Give each line of source text in the data below as a JSON list of strings, one string per line, with blank lines omitted and the pictures left out.
+++ Records for the exercise +++
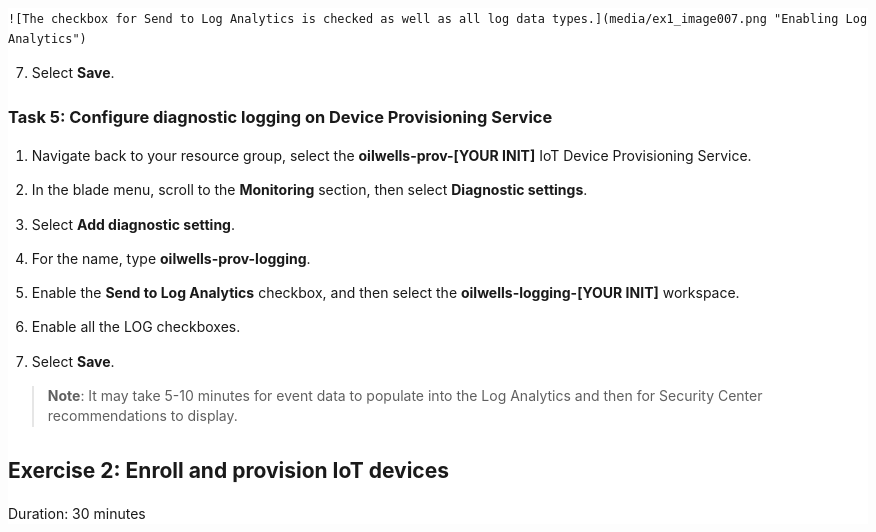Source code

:     ![The checkbox for Send to Log Analytics is checked as well as all log data types.](media/ex1_image007.png "Enabling Log Analytics")

7. Select **Save**.

### Task 5: Configure diagnostic logging on Device Provisioning Service

1. Navigate back to your resource group, select the **oilwells-prov-[YOUR INIT]** IoT Device Provisioning Service.

2. In the blade menu, scroll to the **Monitoring** section, then select **Diagnostic settings**.

3. Select **Add diagnostic setting**.

4. For the name, type **oilwells-prov-logging**.

5. Enable the **Send to Log Analytics** checkbox, and then select the **oilwells-logging-[YOUR INIT]** workspace.

6. Enable all the LOG checkboxes.

7. Select **Save**.

>**Note**:  It may take 5-10 minutes for event data to populate into the Log Analytics and then for Security Center recommendations to display.

## Exercise 2: Enroll and provision IoT devices

Duration: 30 minutes
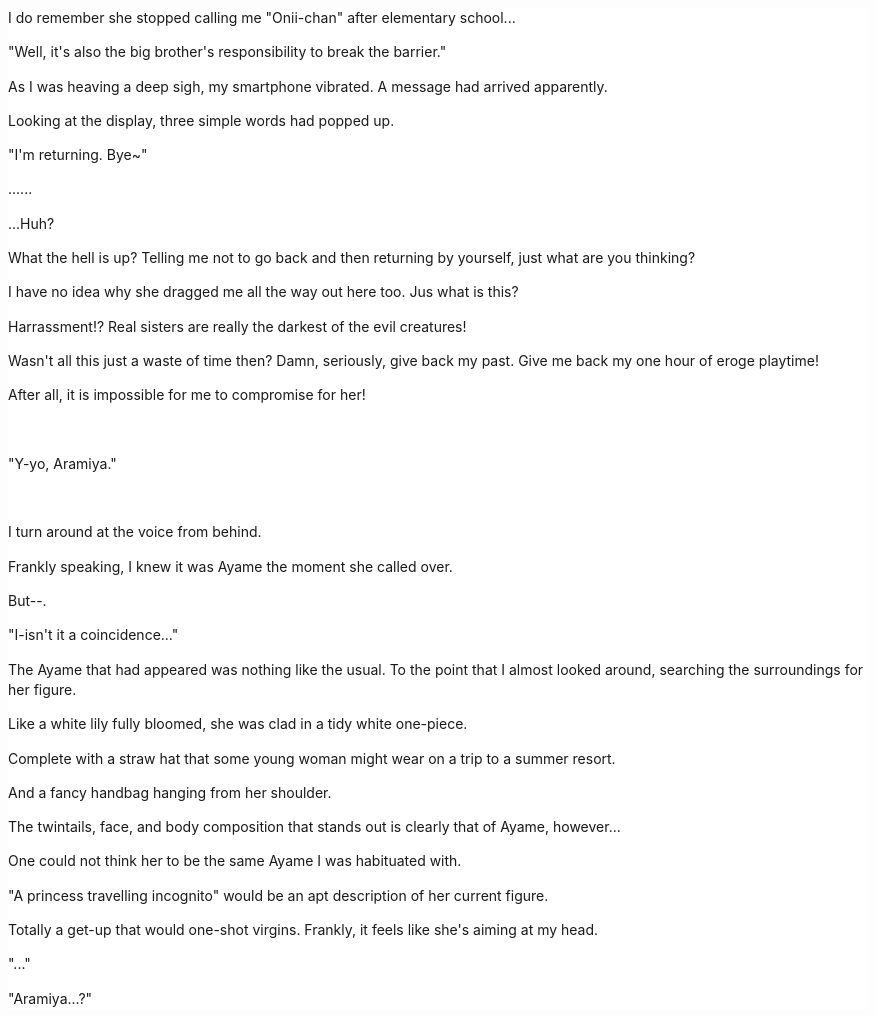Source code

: I do remember she stopped calling me "Onii-chan" after elementary school...

"Well, it's also the big brother's responsibility to break the barrier."

As I was heaving a deep sigh, my smartphone vibrated.
A message had arrived apparently.

Looking at the display, three simple words had popped up.

"I'm returning. Bye~"

......

...Huh?

What the hell is up?
Telling me not to go back and then returning by yourself, just what are you thinking?

I have no idea why she dragged me all the way out here too. Jus what is this?

Harrassment!? Real sisters are really the darkest of the evil creatures!

Wasn't all this just a waste of time then?
Damn, seriously, give back my past.
Give me back my one hour of eroge playtime!

After all, it is impossible for me to compromise for her!

&nbsp;

"Y-yo, Aramiya."

&nbsp;

I turn around at the voice from behind.

Frankly speaking, I knew it was Ayame the moment she called over.

But--.

"I-isn't it a coincidence..."

The Ayame that had appeared was nothing like the usual.
To the point that I almost looked around, searching the surroundings for her figure.

Like a white lily fully bloomed, she was clad in a tidy white one-piece.

Complete with a straw hat that some young woman might wear on a trip to a summer resort.

And a fancy handbag hanging from her shoulder.

The twintails, face, and body composition that stands out is clearly that of Ayame, however...

One could not think her to be the same Ayame I was habituated with.

"A princess travelling incognito" would be an apt description of her current figure.

Totally a get-up that would one-shot virgins.
Frankly, it feels like she's aiming at my head.

"..."

"Aramiya...?"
+++
Exercise result |
[
  "Source code",
  ":     ![The checkbox for Send to Log Analytics is checked as well as all log data types.](media/ex1_image007.png \"Enabling Log Analytics\")",
  "7. Select **Save**.",
  "### Task 5: Configure diagnostic logging on Device Provisioning Service",
  "1. Navigate back to your resource group, select the **oilwells-prov-[YOUR INIT]** IoT Device Provisioning Service.",
  "2. In the blade menu, scroll to the **Monitoring** section, then select **Diagnostic settings**.",
  "3. Select **Add diagnostic setting**.",
  "4. For the name, type **oilwells-prov-logging**.",
  "5. Enable the **Send to Log Analytics** checkbox, and then select the **oilwells-logging-[YOUR INIT]** workspace.",
  "6. Enable all the LOG checkboxes.",
  "7. Select **Save**.",
  ">**Note**:  It may take 5-10 minutes for event data to populate into the Log Analytics and then for Security Center recommendations to display.",
  "## Exercise 2: Enroll and provision IoT devices",
  "Duration: 30 minutes",
  "Source code",
  ": I do remember she stopped calling me \"Onii-chan\" after elementary school...",
  "\"Well, it's also the big brother's responsibility to break the barrier.\"",
  "As I was heaving a deep sigh, my smartphone vibrated.",
  "A message had arrived apparently.",
  "Looking at the display, three simple words had popped up.",
  "\"I'm returning. Bye~\"",
  "......",
  "...Huh?",
  "What the hell is up?",
  "Telling me not to go back and then returning by yourself, just what are you thinking?",
  "I have no idea why she dragged me all the way out here too. Jus what is this?",
  "Harrassment!? Real sisters are really the darkest of the evil creatures!",
  "Wasn't all this just a waste of time then?",
  "Damn, seriously, give back my past.",
  "Give me back my one hour of eroge playtime!",
  "After all, it is impossible for me to compromise for her!",
  "&nbsp;",
  "\"Y-yo, Aramiya.\"",
  "&nbsp;",
  "I turn around at the voice from behind.",
  "Frankly speaking, I knew it was Ayame the moment she called over.",
  "But--.",
  "\"I-isn't it a coincidence...\"",
  "The Ayame that had appeared was nothing like the usual.",
  "To the point that I almost looked around, searching the surroundings for her figure.",
  "Like a white lily fully bloomed, she was clad in a tidy white one-piece.",
  "Complete with a straw hat that some young woman might wear on a trip to a summer resort.",
  "And a fancy handbag hanging from her shoulder.",
  "The twintails, face, and body composition that stands out is clearly that of Ayame, however...",
  "One could not think her to be the same Ayame I was habituated with.",
  "\"A princess travelling incognito\" would be an apt description of her current figure.",
  "Totally a get-up that would one-shot virgins.",
  "Frankly, it feels like she's aiming at my head.",
  "\"...\"",
  "\"Aramiya...?\""
]